I am confused with the input shape convention that is used in Pytorch in some cases:

The nn.Layer’s input is of shape (N,∗,H_in) where N is the batch size, H_in is the number of features and ∗ means “any number of additional dimensions”. What exactly are these additional dimensions and how the nn.Linear is applied on them?

The nn.Conv1d’s input is of shape (N, C_in, L) where N is the batch size as before, C_in the number of input channels, L is the length of signal sequence.

The nn.Conv2d’s input is of shape (N, C_in, H, W) where N is the batch size as before, C_in the number of input channels, H is the height and W the width of the image.

The nn.BatchNorm1d’s input is of shape (N, C) or (N, C, L) where N is the batch size as before. However what does the C and L denote here? It seems that C = number of features, L = number of channels, based on the description in documentation “2D or 3D input (a minibatch of 1D inputs with optional additional channel dimension)”. This is inconsistent with the nn.Conv1d notation.
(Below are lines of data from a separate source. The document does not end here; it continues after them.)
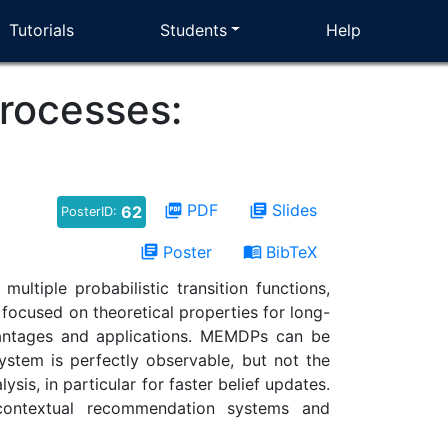
Tutorials
Students
Help
rocesses:
PDF
Slides
picture_as_pdf
library_books
62
PosterID:
Poster
BibTeX
library_books
menu_book
tiple probabilistic transition functions,
ocused on theoretical properties for long-
vantages and applications. MEMDPs can be
ystem is perfectly observable, but not the
is, in particular for faster belief updates.
 contextual recommendation systems and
The nn.BatchNorm2d’s input is of shape (N, C, H, W) where N is the batch size as before, H and W are the height and width of the image respectively. What does the C denote here? Is it the number of features as in nn.BatchNorm1d or the number of channels as in nn.Conv2d? It seems to be the number of channels since we are talking about “a 4D input (a minibatch of 2D inputs with additional channel dimension)”, but then in documentation we have the line “num_features – C from an expected input of size (N, C, H, W)”, so C is both number of channels and number of features which is weird. So perhaps num_features should be renamed to num_channels.